### TASK TO CARRY OUT:
The entries below should be written out again exactly as they stand.

### RECORDED INFORMATION:
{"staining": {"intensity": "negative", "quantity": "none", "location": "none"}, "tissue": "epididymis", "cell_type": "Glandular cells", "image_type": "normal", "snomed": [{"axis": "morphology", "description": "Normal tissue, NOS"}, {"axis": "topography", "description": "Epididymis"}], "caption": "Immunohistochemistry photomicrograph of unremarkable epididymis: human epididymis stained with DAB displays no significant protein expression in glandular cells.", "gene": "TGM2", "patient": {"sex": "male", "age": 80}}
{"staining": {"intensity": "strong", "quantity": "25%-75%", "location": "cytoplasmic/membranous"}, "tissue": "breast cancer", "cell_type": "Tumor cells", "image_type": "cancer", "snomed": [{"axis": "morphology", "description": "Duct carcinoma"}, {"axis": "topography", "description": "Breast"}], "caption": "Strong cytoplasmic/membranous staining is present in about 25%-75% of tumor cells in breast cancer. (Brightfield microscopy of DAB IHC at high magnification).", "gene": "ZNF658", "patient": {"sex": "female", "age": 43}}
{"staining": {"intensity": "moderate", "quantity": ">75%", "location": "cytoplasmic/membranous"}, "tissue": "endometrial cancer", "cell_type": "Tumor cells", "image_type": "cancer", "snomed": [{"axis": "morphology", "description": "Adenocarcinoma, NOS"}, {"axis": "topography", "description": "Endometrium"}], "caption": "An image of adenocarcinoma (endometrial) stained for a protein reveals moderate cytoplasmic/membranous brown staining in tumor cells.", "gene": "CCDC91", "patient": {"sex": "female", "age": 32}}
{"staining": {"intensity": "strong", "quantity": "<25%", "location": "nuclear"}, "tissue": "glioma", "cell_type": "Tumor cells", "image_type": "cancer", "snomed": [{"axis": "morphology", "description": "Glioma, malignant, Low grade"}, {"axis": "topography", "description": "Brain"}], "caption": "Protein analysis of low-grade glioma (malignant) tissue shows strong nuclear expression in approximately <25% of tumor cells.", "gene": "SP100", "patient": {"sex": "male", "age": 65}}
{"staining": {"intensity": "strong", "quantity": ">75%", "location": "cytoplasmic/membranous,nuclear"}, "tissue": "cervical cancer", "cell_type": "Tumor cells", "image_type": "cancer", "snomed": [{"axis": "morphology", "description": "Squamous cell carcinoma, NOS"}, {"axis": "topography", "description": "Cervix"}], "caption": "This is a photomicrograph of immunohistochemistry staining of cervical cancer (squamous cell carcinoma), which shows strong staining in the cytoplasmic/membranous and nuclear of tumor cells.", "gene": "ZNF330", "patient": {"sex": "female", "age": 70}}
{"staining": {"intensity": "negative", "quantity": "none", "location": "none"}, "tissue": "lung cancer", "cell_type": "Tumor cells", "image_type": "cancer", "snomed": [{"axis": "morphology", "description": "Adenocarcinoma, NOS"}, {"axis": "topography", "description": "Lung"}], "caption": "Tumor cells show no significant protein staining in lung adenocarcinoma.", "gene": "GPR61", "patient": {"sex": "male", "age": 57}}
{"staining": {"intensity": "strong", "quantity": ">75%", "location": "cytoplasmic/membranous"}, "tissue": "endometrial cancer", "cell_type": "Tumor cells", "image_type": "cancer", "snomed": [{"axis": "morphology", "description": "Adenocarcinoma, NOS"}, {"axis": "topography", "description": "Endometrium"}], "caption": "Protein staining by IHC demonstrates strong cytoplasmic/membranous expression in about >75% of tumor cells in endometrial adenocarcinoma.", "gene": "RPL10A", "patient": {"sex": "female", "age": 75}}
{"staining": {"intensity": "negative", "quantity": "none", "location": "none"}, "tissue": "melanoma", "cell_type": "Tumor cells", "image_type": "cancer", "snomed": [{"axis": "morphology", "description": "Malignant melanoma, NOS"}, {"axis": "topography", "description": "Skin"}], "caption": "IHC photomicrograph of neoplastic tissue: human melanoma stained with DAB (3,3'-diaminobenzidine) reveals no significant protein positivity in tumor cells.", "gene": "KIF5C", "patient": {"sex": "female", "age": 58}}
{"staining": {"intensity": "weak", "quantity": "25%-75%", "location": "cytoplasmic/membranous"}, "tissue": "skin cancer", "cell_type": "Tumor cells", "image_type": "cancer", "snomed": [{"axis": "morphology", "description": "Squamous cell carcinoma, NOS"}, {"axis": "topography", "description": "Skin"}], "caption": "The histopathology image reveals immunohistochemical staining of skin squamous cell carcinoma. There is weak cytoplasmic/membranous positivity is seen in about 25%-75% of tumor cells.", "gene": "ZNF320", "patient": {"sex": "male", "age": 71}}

### RESPONSE BOX:
{"staining": {"intensity": "negative", "quantity": "none", "location": "none"}, "tissue": "epididymis", "cell_type": "Glandular cells", "image_type": "normal", "snomed": [{"axis": "morphology", "description": "Normal tissue, NOS"}, {"axis": "topography", "description": "Epididymis"}], "caption": "Immunohistochemistry photomicrograph of unremarkable epididymis: human epididymis stained with DAB displays no significant protein expression in glandular cells.", "gene": "TGM2", "patient": {"sex": "male", "age": 80}}
{"staining": {"intensity": "strong", "quantity": "25%-75%", "location": "cytoplasmic/membranous"}, "tissue": "breast cancer", "cell_type": "Tumor cells", "image_type": "cancer", "snomed": [{"axis": "morphology", "description": "Duct carcinoma"}, {"axis": "topography", "description": "Breast"}], "caption": "Strong cytoplasmic/membranous staining is present in about 25%-75% of tumor cells in breast cancer. (Brightfield microscopy of DAB IHC at high magnification).", "gene": "ZNF658", "patient": {"sex": "female", "age": 43}}
{"staining": {"intensity": "moderate", "quantity": ">75%", "location": "cytoplasmic/membranous"}, "tissue": "endometrial cancer", "cell_type": "Tumor cells", "image_type": "cancer", "snomed": [{"axis": "morphology", "description": "Adenocarcinoma, NOS"}, {"axis": "topography", "description": "Endometrium"}], "caption": "An image of adenocarcinoma (endometrial) stained for a protein reveals moderate cytoplasmic/membranous brown staining in tumor cells.", "gene": "CCDC91", "patient": {"sex": "female", "age": 32}}
{"staining": {"intensity": "strong", "quantity": "<25%", "location": "nuclear"}, "tissue": "glioma", "cell_type": "Tumor cells", "image_type": "cancer", "snomed": [{"axis": "morphology", "description": "Glioma, malignant, Low grade"}, {"axis": "topography", "description": "Brain"}], "caption": "Protein analysis of low-grade glioma (malignant) tissue shows strong nuclear expression in approximately <25% of tumor cells.", "gene": "SP100", "patient": {"sex": "male", "age": 65}}
{"staining": {"intensity": "strong", "quantity": ">75%", "location": "cytoplasmic/membranous,nuclear"}, "tissue": "cervical cancer", "cell_type": "Tumor cells", "image_type": "cancer", "snomed": [{"axis": "morphology", "description": "Squamous cell carcinoma, NOS"}, {"axis": "topography", "description": "Cervix"}], "caption": "This is a photomicrograph of immunohistochemistry staining of cervical cancer (squamous cell carcinoma), which shows strong staining in the cytoplasmic/membranous and nuclear of tumor cells.", "gene": "ZNF330", "patient": {"sex": "female", "age": 70}}
{"staining": {"intensity": "negative", "quantity": "none", "location": "none"}, "tissue": "lung cancer", "cell_type": "Tumor cells", "image_type": "cancer", "snomed": [{"axis": "morphology", "description": "Adenocarcinoma, NOS"}, {"axis": "topography", "description": "Lung"}], "caption": "Tumor cells show no significant protein staining in lung adenocarcinoma.", "gene": "GPR61", "patient": {"sex": "male", "age": 57}}
{"staining": {"intensity": "strong", "quantity": ">75%", "location": "cytoplasmic/membranous"}, "tissue": "endometrial cancer", "cell_type": "Tumor cells", "image_type": "cancer", "snomed": [{"axis": "morphology", "description": "Adenocarcinoma, NOS"}, {"axis": "topography", "description": "Endometrium"}], "caption": "Protein staining by IHC demonstrates strong cytoplasmic/membranous expression in about >75% of tumor cells in endometrial adenocarcinoma.", "gene": "RPL10A", "patient": {"sex": "female", "age": 75}}
{"staining": {"intensity": "negative", "quantity": "none", "location": "none"}, "tissue": "melanoma", "cell_type": "Tumor cells", "image_type": "cancer", "snomed": [{"axis": "morphology", "description": "Malignant melanoma, NOS"}, {"axis": "topography", "description": "Skin"}], "caption": "IHC photomicrograph of neoplastic tissue: human melanoma stained with DAB (3,3'-diaminobenzidine) reveals no significant protein positivity in tumor cells.", "gene": "KIF5C", "patient": {"sex": "female", "age": 58}}
{"staining": {"intensity": "weak", "quantity": "25%-75%", "location": "cytoplasmic/membranous"}, "tissue": "skin cancer", "cell_type": "Tumor cells", "image_type": "cancer", "snomed": [{"axis": "morphology", "description": "Squamous cell carcinoma, NOS"}, {"axis": "topography", "description": "Skin"}], "caption": "The histopathology image reveals immunohistochemical staining of skin squamous cell carcinoma. There is weak cytoplasmic/membranous positivity is seen in about 25%-75% of tumor cells.", "gene": "ZNF320", "patient": {"sex": "male", "age": 71}}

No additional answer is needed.